▸ ENUNCIADO: Reescreva estas linhas substituindo "locality" por "site" em todos os registros, sem mudar mais nada.

─── DADOS DISPONÍVEIS ───

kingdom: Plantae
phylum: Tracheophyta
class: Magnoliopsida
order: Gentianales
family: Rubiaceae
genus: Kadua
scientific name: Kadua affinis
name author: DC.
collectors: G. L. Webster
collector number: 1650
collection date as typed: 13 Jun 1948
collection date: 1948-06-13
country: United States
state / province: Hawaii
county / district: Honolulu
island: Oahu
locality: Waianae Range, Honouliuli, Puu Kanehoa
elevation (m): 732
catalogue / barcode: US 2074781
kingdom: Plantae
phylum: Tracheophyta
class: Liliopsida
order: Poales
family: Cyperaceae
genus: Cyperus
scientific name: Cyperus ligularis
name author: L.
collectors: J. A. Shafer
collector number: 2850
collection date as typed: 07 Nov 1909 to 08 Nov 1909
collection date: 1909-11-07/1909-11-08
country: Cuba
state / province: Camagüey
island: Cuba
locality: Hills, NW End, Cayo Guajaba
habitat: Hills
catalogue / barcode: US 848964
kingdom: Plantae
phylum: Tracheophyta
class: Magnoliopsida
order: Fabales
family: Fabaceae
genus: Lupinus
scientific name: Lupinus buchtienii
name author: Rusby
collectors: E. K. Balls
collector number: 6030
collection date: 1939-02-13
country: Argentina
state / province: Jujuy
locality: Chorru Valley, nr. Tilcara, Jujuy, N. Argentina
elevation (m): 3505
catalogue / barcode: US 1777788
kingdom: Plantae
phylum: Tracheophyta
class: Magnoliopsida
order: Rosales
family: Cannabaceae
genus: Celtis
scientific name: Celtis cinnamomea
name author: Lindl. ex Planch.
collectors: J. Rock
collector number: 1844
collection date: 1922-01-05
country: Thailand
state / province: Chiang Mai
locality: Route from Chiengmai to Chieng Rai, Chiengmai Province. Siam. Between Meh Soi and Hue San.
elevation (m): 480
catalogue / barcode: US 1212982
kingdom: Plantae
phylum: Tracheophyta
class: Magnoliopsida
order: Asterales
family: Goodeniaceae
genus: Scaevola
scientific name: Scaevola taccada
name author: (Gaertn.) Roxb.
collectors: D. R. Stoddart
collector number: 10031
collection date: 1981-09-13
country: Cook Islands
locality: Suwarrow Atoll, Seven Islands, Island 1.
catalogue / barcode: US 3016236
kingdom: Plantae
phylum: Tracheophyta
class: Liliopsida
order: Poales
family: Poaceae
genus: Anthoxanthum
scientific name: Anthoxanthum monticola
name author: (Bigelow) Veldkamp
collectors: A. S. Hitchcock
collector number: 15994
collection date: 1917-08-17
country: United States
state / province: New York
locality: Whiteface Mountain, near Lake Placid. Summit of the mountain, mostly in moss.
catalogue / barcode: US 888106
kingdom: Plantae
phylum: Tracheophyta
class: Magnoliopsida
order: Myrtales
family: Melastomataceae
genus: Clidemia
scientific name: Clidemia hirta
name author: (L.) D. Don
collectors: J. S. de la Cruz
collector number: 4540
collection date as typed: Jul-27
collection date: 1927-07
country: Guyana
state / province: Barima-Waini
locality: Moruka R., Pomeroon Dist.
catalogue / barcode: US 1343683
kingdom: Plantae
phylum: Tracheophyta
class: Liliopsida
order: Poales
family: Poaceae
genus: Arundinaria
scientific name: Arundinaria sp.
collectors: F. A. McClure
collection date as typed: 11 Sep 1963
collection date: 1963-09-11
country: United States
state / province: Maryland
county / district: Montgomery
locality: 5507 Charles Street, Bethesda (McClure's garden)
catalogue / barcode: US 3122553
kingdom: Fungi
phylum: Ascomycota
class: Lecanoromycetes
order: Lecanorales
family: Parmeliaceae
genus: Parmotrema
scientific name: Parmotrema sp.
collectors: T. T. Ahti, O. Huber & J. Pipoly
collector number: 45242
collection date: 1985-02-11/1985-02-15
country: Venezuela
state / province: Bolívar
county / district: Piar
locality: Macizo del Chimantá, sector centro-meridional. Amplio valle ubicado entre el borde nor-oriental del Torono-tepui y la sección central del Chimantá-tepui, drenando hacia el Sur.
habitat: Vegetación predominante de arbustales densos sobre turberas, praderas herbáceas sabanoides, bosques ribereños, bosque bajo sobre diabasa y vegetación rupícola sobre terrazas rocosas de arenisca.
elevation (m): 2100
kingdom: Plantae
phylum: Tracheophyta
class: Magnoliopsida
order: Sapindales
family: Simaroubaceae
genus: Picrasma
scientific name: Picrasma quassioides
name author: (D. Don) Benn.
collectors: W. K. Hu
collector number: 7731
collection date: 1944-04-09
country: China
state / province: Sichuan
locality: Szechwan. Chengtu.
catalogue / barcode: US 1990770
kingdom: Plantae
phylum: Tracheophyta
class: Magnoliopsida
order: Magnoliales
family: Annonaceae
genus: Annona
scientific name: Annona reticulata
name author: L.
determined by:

───

▸ RESOLUÇÃO:
kingdom: Plantae
phylum: Tracheophyta
class: Magnoliopsida
order: Gentianales
family: Rubiaceae
genus: Kadua
scientific name: Kadua affinis
name author: DC.
collectors: G. L. Webster
collector number: 1650
collection date as typed: 13 Jun 1948
collection date: 1948-06-13
country: United States
state / province: Hawaii
county / district: Honolulu
island: Oahu
site: Waianae Range, Honouliuli, Puu Kanehoa
elevation (m): 732
catalogue / barcode: US 2074781
kingdom: Plantae
phylum: Tracheophyta
class: Liliopsida
order: Poales
family: Cyperaceae
genus: Cyperus
scientific name: Cyperus ligularis
name author: L.
collectors: J. A. Shafer
collector number: 2850
collection date as typed: 07 Nov 1909 to 08 Nov 1909
collection date: 1909-11-07/1909-11-08
country: Cuba
state / province: Camagüey
island: Cuba
site: Hills, NW End, Cayo Guajaba
habitat: Hills
catalogue / barcode: US 848964
kingdom: Plantae
phylum: Tracheophyta
class: Magnoliopsida
order: Fabales
family: Fabaceae
genus: Lupinus
scientific name: Lupinus buchtienii
name author: Rusby
collectors: E. K. Balls
collector number: 6030
collection date: 1939-02-13
country: Argentina
state / province: Jujuy
site: Chorru Valley, nr. Tilcara, Jujuy, N. Argentina
elevation (m): 3505
catalogue / barcode: US 1777788
kingdom: Plantae
phylum: Tracheophyta
class: Magnoliopsida
order: Rosales
family: Cannabaceae
genus: Celtis
scientific name: Celtis cinnamomea
name author: Lindl. ex Planch.
collectors: J. Rock
collector number: 1844
collection date: 1922-01-05
country: Thailand
state / province: Chiang Mai
site: Route from Chiengmai to Chieng Rai, Chiengmai Province. Siam. Between Meh Soi and Hue San.
elevation (m): 480
catalogue / barcode: US 1212982
kingdom: Plantae
phylum: Tracheophyta
class: Magnoliopsida
order: Asterales
family: Goodeniaceae
genus: Scaevola
scientific name: Scaevola taccada
name author: (Gaertn.) Roxb.
collectors: D. R. Stoddart
collector number: 10031
collection date: 1981-09-13
country: Cook Islands
site: Suwarrow Atoll, Seven Islands, Island 1.
catalogue / barcode: US 3016236
kingdom: Plantae
phylum: Tracheophyta
class: Liliopsida
order: Poales
family: Poaceae
genus: Anthoxanthum
scientific name: Anthoxanthum monticola
name author: (Bigelow) Veldkamp
collectors: A. S. Hitchcock
collector number: 15994
collection date: 1917-08-17
country: United States
state / province: New York
site: Whiteface Mountain, near Lake Placid. Summit of the mountain, mostly in moss.
catalogue / barcode: US 888106
kingdom: Plantae
phylum: Tracheophyta
class: Magnoliopsida
order: Myrtales
family: Melastomataceae
genus: Clidemia
scientific name: Clidemia hirta
name author: (L.) D. Don
collectors: J. S. de la Cruz
collector number: 4540
collection date as typed: Jul-27
collection date: 1927-07
country: Guyana
state / province: Barima-Waini
site: Moruka R., Pomeroon Dist.
catalogue / barcode: US 1343683
kingdom: Plantae
phylum: Tracheophyta
class: Liliopsida
order: Poales
family: Poaceae
genus: Arundinaria
scientific name: Arundinaria sp.
collectors: F. A. McClure
collection date as typed: 11 Sep 1963
collection date: 1963-09-11
country: United States
state / province: Maryland
county / district: Montgomery
site: 5507 Charles Street, Bethesda (McClure's garden)
catalogue / barcode: US 3122553
kingdom: Fungi
phylum: Ascomycota
class: Lecanoromycetes
order: Lecanorales
family: Parmeliaceae
genus: Parmotrema
scientific name: Parmotrema sp.
collectors: T. T. Ahti, O. Huber & J. Pipoly
collector number: 45242
collection date: 1985-02-11/1985-02-15
country: Venezuela
state / province: Bolívar
county / district: Piar
site: Macizo del Chimantá, sector centro-meridional. Amplio valle ubicado entre el borde nor-oriental del Torono-tepui y la sección central del Chimantá-tepui, drenando hacia el Sur.
habitat: Vegetación predominante de arbustales densos sobre turberas, praderas herbáceas sabanoides, bosques ribereños, bosque bajo sobre diabasa y vegetación rupícola sobre terrazas rocosas de arenisca.
elevation (m): 2100
kingdom: Plantae
phylum: Tracheophyta
class: Magnoliopsida
order: Sapindales
family: Simaroubaceae
genus: Picrasma
scientific name: Picrasma quassioides
name author: (D. Don) Benn.
collectors: W. K. Hu
collector number: 7731
collection date: 1944-04-09
country: China
state / province: Sichuan
site: Szechwan. Chengtu.
catalogue / barcode: US 1990770
kingdom: Plantae
phylum: Tracheophyta
class: Magnoliopsida
order: Magnoliales
family: Annonaceae
genus: Annona
scientific name: Annona reticulata
name author: L.
determined by:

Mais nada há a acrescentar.